Der Vorschlag, der in der Europäischen Kommission diskutiert wird, betrifft rund 8,4 Milliarden Euro. Diese Summe ist Teil der sogenannten makrofinanziellen Hilfe, die im Laufe des Jahres aus dem 90-Milliarden-Paket fließen soll. Die finanzielle Unterstützung der EU, die von den neuen Auflagen betroffen sein könnte, macht also nur einen kleinen Teil des gesamten zweijährigen Hilfsprogramms aus.
Im Kern der Debatte stehen Änderungen an einer Steuererleichterung, von der derzeit einige ukrainische Unternehmen profitieren, wie Bloomberg weiter berichtet. Diese Regelung, ursprünglich für Selbstständige und kleine Betriebe gedacht, erlaubt es Firmen, nur einen Mindeststeuersatz von fünf Prozent auf ihren Umsatz zu zahlen.
Sowohl das ukrainische Finanzministerium als auch die wichtigsten internationalen Geldgeber des Landes kritisieren, dass diese Steuervergünstigung den Kriegshaushalt schwächt, den fairen Wettbewerb behindert und das Wachstum einer großen Schattenwirtschaft begünstigt.

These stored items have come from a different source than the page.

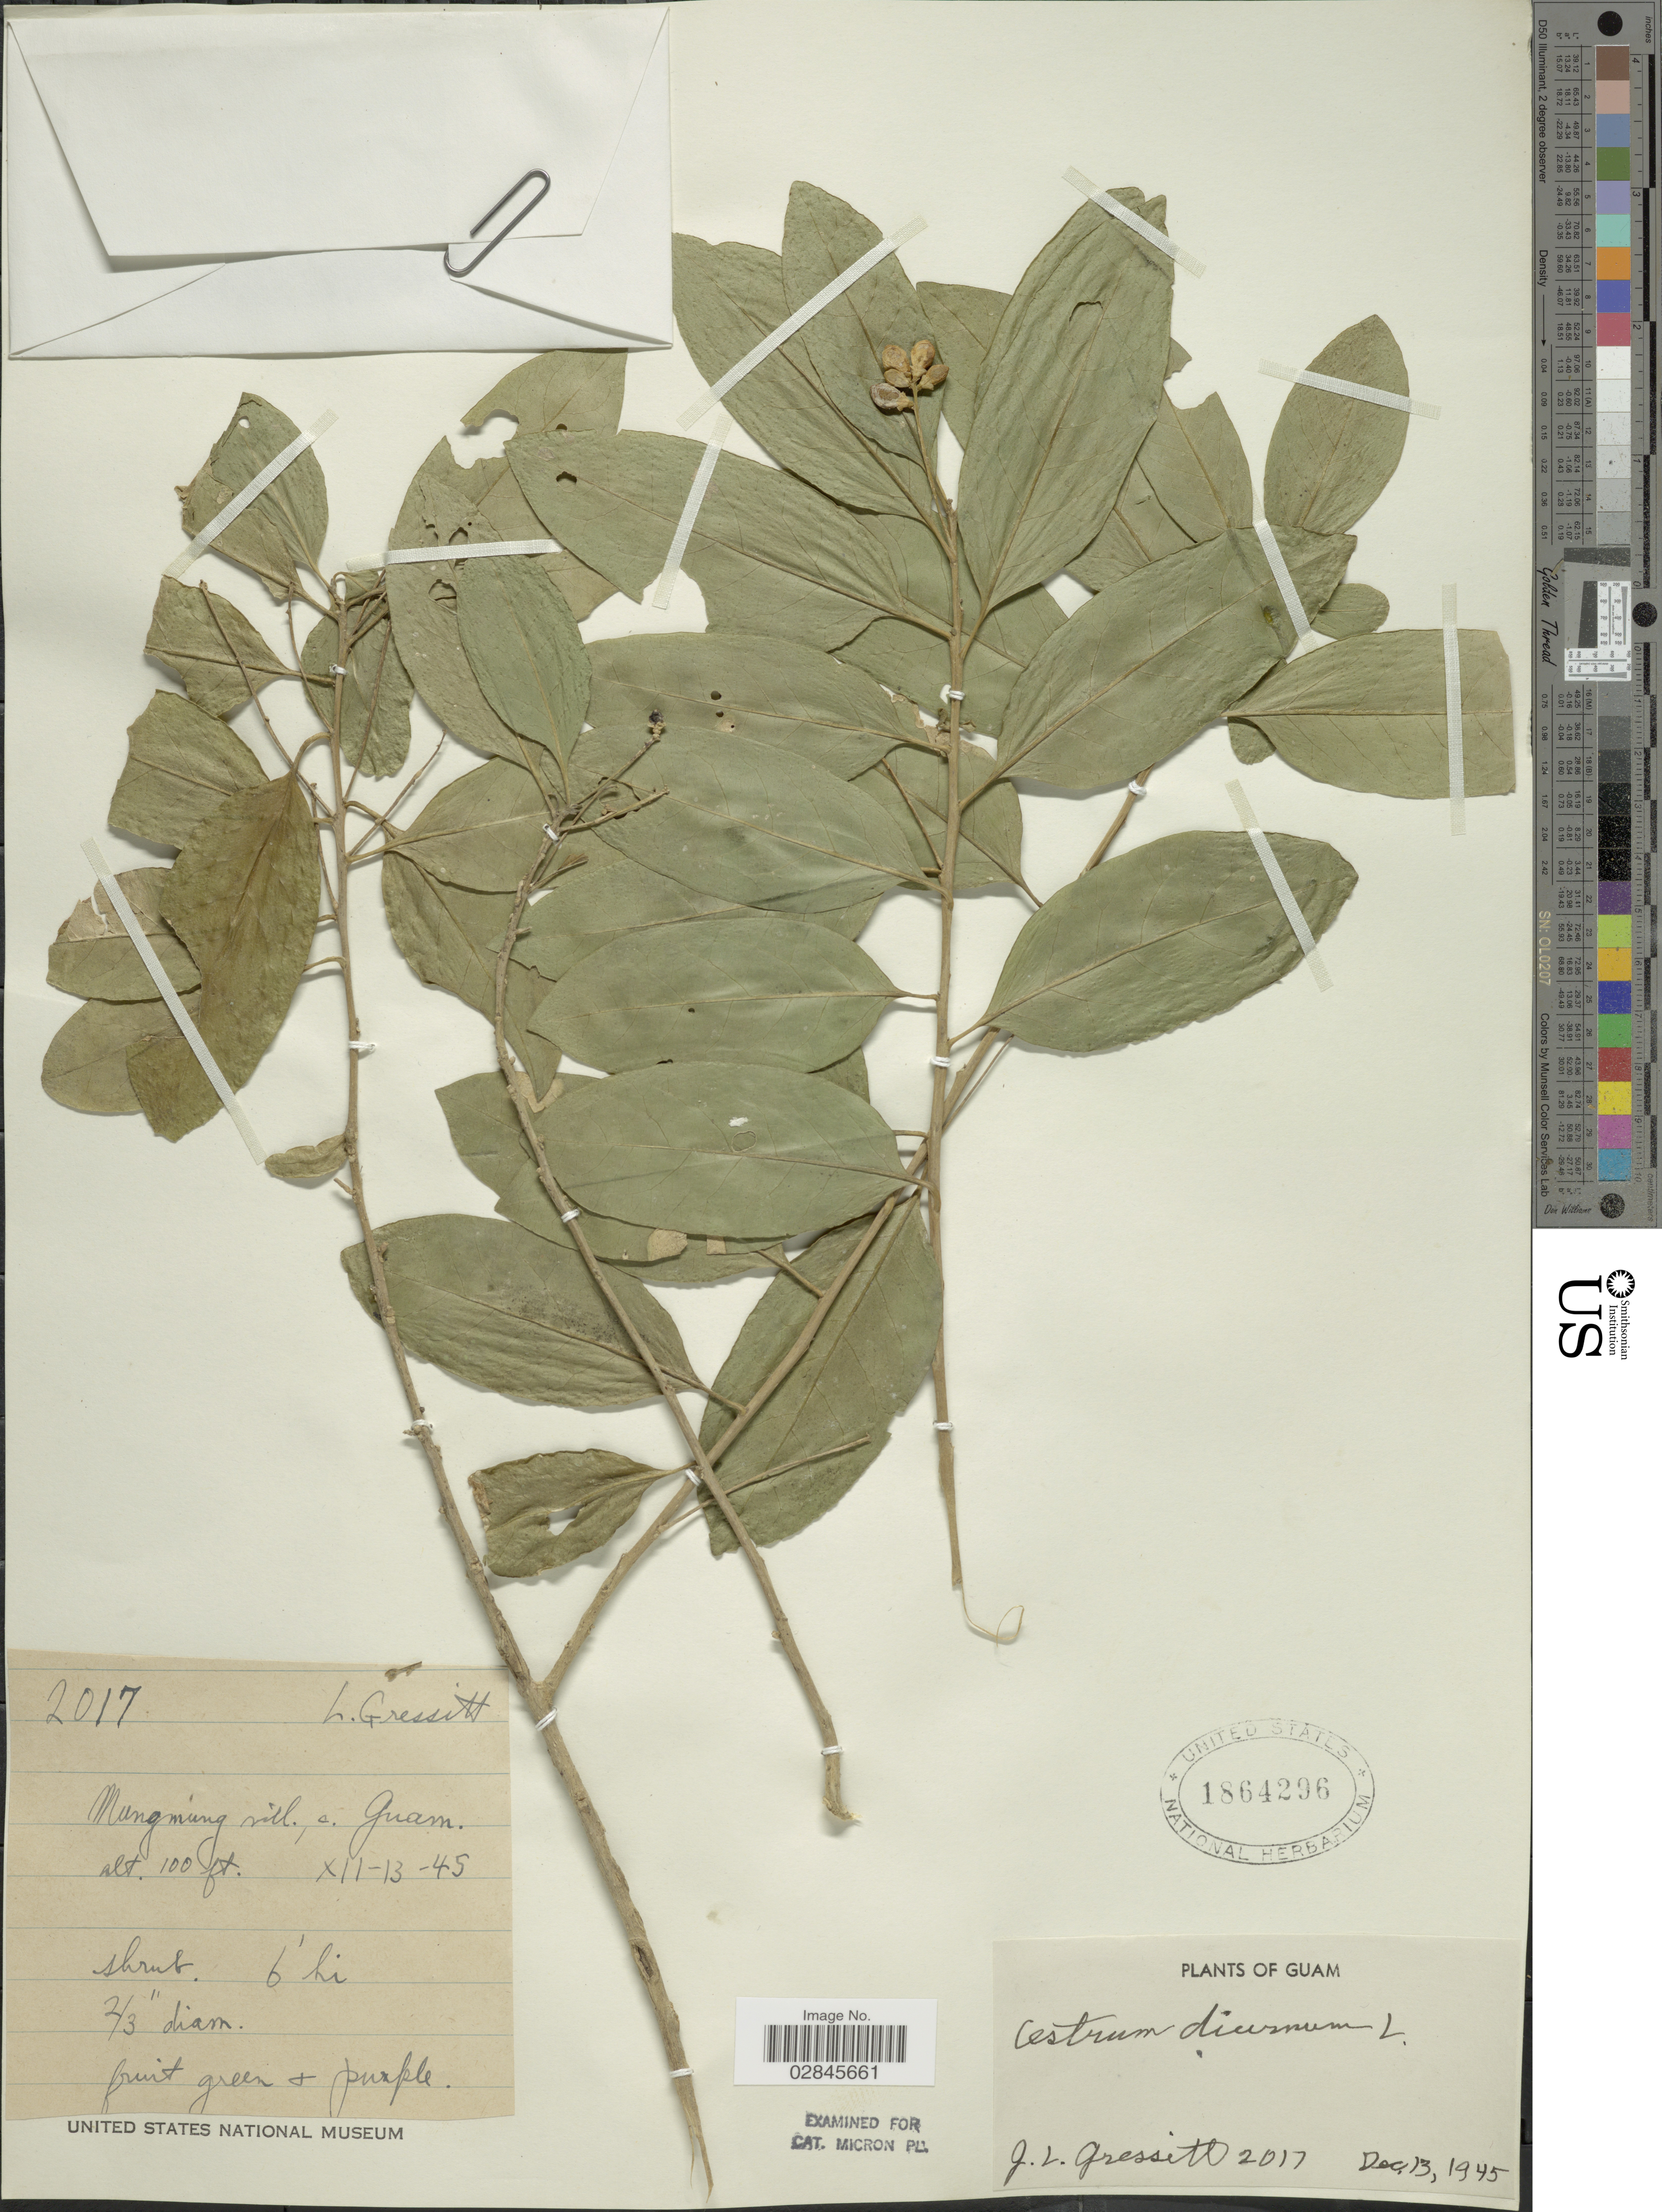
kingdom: Plantae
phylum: Tracheophyta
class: Magnoliopsida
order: Solanales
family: Solanaceae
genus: Cestrum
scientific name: Cestrum diurnum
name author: L.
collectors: J. Gressitt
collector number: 2017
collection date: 1945-12-13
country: Guam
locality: Mungmúng vill., s Guam.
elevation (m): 30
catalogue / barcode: US 1864296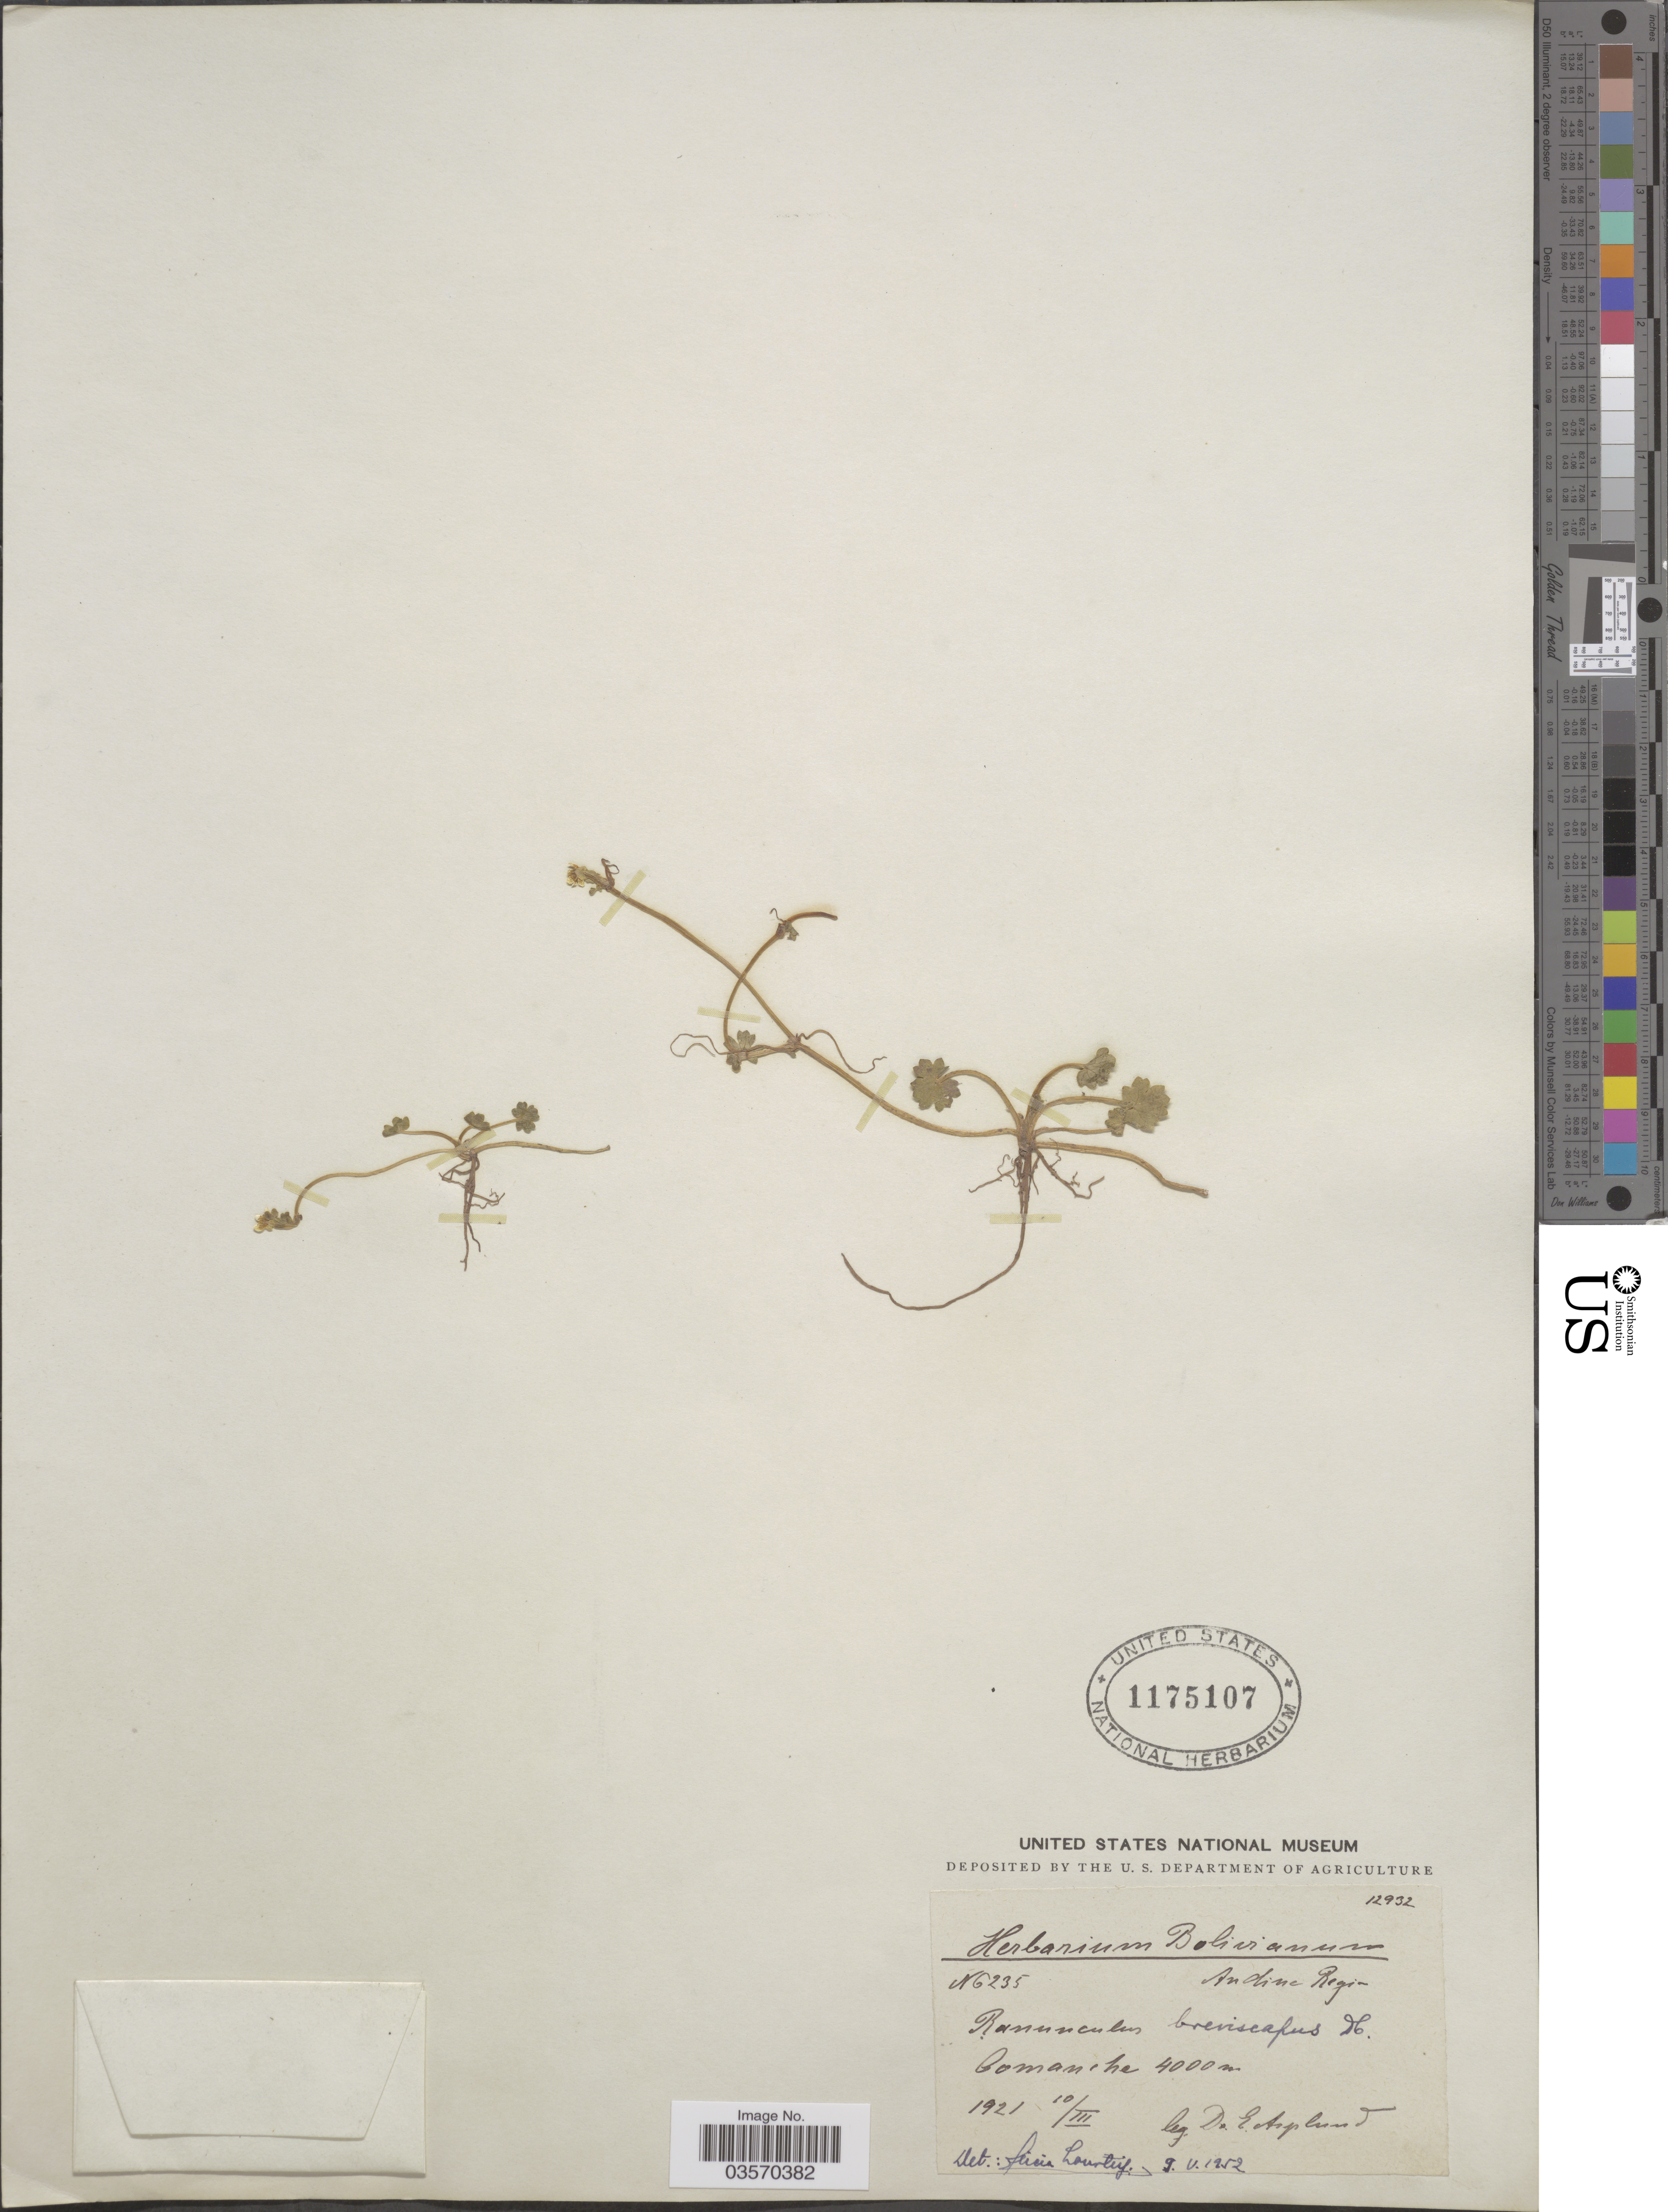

Angeblich sieht die geplante Steuerreform vor, dass Unternehmen, die zuvor von diesem Vorzugssystem profitiert haben, künftig 20 Prozent Mehrwertsteuer zahlen müssen, sobald ihr Jahresumsatz die Grenze von vier Millionen Hrywnja (etwa 77.400 Euro) überschreitet.
Laut Bloomberg könnte dieser Vorstoß der EU die Spannungen innerhalb der ukrainischen Gesellschaft und der Geschäftswelt weiter anheizen. Die vorgeschlagenen Maßnahmen gelten als höchst unbeliebt. Auch der aktuelle politische Stillstand zwischen dem Parlament und Präsident Wolodymyr Selenskyj würde eine Umsetzung des Plans zusätzlich erschweren.